> Énoncé 1: Relevez les adjectifs que le texte fourni énumère juste après « Reprenons : ».
> Énoncé 2:
Pour chacune des affirmations suivantes, indiquez s'il vous plaît par oui ou par non si elle concorde avec le texte fourni, en citant les mots qui tranchent.
(a) La personne qui écrit a lu plusieurs romans de Guillaume Musso.
(b) Le livre a été emprunté dans une médiathèque.
(c) Le roman compte 374 pages.

==== Texte fourni

Guillaume Musso,
L’Instant présent, XO
éditions, mars 2015, 374 pages.
Le jeu des citations
Je n’ai lu qu’un roman de
Guillaume Musso – La Fille de papier
– et la vie est trop courte pour… etc. Le hasard a mis sur ma route le dernier
opus de Musso, intitulé L’Instant
présent : il trônait, tout neuf, sur l’étagère des nouveautés de la
médiathèque que je hante parfois. Je l’emprunte. Non pour le lire, mais pour ne
pas le lire.
Je ne sais pas sur quoi
repose l’intrigue, la quatrième de couverture laisse entendre que, bien que
leur « complicité soit immédiate », il est interdit à Arthur et Lisa
de s’aimer, ce qui est une « terrible vérité ». Le tout se déroule
« dans un New-York plus imprévisible que jamais », où règne « le
plus impitoyable des ennemis : le temps ». Le pitch s’inscrit en gras
en haut de la quatrième de couv’ : « Lisa et Arthur n’ont rendez-vous
qu’une fois par an. Il passe sa vie à la chercher… elle passe la sienne à
l’attendre ». Toujours sur la quatrième de couv’, un slogan
appétissant : « Un thriller psychologique vertigineux au final
stupéfiant ». Tout cela fait beaucoup d’adjectifs, et pas des moindres.
Reprenons : terrible, imprévisible, impitoyable, vertigineux, stupéfiant.
N’en jetez plus.
Ouvrons le roman. Page de
dédicace :
À mon
fils.
À mon
père.

========
==== Lignes stockées

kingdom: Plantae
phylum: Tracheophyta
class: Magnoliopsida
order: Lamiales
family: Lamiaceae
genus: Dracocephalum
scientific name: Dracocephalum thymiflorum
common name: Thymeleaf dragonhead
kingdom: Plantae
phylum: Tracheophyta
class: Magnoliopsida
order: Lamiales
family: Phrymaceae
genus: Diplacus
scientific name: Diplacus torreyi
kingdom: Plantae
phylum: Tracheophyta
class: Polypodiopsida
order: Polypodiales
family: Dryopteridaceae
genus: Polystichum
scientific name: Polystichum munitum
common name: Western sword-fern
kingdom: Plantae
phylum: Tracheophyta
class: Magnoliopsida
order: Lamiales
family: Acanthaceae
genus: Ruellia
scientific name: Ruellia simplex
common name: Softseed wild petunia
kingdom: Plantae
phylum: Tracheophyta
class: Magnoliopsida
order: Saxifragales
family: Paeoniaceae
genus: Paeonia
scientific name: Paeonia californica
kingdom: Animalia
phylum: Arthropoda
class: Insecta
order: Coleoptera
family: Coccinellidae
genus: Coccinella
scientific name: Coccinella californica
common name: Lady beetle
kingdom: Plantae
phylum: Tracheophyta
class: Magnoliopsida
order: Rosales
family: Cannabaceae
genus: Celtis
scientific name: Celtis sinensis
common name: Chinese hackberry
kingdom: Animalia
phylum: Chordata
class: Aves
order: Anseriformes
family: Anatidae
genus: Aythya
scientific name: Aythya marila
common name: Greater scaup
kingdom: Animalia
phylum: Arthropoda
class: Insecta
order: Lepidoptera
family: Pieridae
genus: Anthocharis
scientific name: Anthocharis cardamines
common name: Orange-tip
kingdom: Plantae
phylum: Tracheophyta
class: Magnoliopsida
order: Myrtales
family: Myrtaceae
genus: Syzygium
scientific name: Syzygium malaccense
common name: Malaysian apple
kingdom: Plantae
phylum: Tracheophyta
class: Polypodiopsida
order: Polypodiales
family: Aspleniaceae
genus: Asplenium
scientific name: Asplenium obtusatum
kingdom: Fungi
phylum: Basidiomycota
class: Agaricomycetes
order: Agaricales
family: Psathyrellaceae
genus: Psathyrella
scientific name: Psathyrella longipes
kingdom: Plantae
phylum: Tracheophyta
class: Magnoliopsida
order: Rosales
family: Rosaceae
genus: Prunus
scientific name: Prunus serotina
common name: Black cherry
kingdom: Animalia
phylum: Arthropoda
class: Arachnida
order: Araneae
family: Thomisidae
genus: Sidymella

========

> Solution 1: terrible, imprévisible, impitoyable, vertigineux, stupéfiant

> Solution 2:
(a) Non : « Je n’ai lu qu’un roman de Guillaume Musso ».
(b) Oui : « sur l’étagère des nouveautés de la médiathèque que je hante parfois. Je l’emprunte. »
(c) Oui : « mars 2015, 374 pages ».